Work order: Write out the whole listing below, reproducing every line without any change.

Records for the exercise:
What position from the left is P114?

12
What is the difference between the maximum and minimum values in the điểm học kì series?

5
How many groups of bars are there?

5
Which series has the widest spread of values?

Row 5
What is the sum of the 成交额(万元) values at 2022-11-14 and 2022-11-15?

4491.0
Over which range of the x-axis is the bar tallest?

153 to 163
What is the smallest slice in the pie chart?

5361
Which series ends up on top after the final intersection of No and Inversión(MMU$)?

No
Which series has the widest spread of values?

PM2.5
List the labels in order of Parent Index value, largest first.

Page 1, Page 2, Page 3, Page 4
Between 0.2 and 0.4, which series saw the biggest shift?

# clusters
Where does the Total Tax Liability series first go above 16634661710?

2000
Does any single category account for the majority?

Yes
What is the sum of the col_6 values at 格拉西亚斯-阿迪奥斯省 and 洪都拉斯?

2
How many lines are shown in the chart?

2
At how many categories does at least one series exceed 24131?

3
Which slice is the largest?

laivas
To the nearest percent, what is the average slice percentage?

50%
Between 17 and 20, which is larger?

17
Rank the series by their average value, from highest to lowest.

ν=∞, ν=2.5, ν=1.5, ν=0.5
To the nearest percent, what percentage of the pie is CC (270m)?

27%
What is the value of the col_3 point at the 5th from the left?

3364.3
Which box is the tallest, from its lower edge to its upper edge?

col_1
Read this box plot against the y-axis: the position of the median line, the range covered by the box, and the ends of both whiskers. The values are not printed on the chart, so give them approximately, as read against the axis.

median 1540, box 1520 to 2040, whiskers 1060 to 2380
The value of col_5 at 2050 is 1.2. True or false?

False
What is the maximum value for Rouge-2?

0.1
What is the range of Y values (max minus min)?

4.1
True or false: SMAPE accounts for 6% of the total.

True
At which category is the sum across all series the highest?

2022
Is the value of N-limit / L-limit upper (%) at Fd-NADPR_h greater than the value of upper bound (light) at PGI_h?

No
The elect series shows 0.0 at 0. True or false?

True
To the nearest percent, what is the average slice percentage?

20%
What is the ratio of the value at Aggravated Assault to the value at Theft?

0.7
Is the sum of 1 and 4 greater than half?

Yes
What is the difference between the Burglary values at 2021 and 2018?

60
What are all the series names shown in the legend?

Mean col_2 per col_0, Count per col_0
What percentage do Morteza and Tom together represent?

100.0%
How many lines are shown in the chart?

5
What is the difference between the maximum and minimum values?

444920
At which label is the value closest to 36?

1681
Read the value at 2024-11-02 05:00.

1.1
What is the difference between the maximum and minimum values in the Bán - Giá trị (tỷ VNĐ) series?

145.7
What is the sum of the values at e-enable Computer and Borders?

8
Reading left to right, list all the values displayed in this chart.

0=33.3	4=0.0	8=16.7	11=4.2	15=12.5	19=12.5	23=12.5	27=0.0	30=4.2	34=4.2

Exercise response:
What position from the left is P114?

12
What is the difference between the maximum and minimum values in the điểm học kì series?

5
How many groups of bars are there?

5
Which series has the widest spread of values?

Row 5
What is the sum of the 成交额(万元) values at 2022-11-14 and 2022-11-15?

4491.0
Over which range of the x-axis is the bar tallest?

153 to 163
What is the smallest slice in the pie chart?

5361
Which series ends up on top after the final intersection of No and Inversión(MMU$)?

No
Which series has the widest spread of values?

PM2.5
List the labels in order of Parent Index value, largest first.

Page 1, Page 2, Page 3, Page 4
Between 0.2 and 0.4, which series saw the biggest shift?

# clusters
Where does the Total Tax Liability series first go above 16634661710?

2000
Does any single category account for the majority?

Yes
What is the sum of the col_6 values at 格拉西亚斯-阿迪奥斯省 and 洪都拉斯?

2
How many lines are shown in the chart?

2
At how many categories does at least one series exceed 24131?

3
Which slice is the largest?

laivas
To the nearest percent, what is the average slice percentage?

50%
Between 17 and 20, which is larger?

17
Rank the series by their average value, from highest to lowest.

ν=∞, ν=2.5, ν=1.5, ν=0.5
To the nearest percent, what percentage of the pie is CC (270m)?

27%
What is the value of the col_3 point at the 5th from the left?

3364.3
Which box is the tallest, from its lower edge to its upper edge?

col_1
Read this box plot against the y-axis: the position of the median line, the range covered by the box, and the ends of both whiskers. The values are not printed on the chart, so give them approximately, as read against the axis.

median 1540, box 1520 to 2040, whiskers 1060 to 2380
The value of col_5 at 2050 is 1.2. True or false?

False
What is the maximum value for Rouge-2?

0.1
What is the range of Y values (max minus min)?

4.1
True or false: SMAPE accounts for 6% of the total.

True
At which category is the sum across all series the highest?

2022
Is the value of N-limit / L-limit upper (%) at Fd-NADPR_h greater than the value of upper bound (light) at PGI_h?

No
The elect series shows 0.0 at 0. True or false?

True
To the nearest percent, what is the average slice percentage?

20%
What is the ratio of the value at Aggravated Assault to the value at Theft?

0.7
Is the sum of 1 and 4 greater than half?

Yes
What is the difference between the Burglary values at 2021 and 2018?

60
What are all the series names shown in the legend?

Mean col_2 per col_0, Count per col_0
What percentage do Morteza and Tom together represent?

100.0%
How many lines are shown in the chart?

5
What is the difference between the maximum and minimum values?

444920
At which label is the value closest to 36?

1681
Read the value at 2024-11-02 05:00.

1.1
What is the difference between the maximum and minimum values in the Bán - Giá trị (tỷ VNĐ) series?

145.7
What is the sum of the values at e-enable Computer and Borders?

8
Reading left to right, list all the values displayed in this chart.

0=33.3	4=0.0	8=16.7	11=4.2	15=12.5	19=12.5	23=12.5	27=0.0	30=4.2	34=4.2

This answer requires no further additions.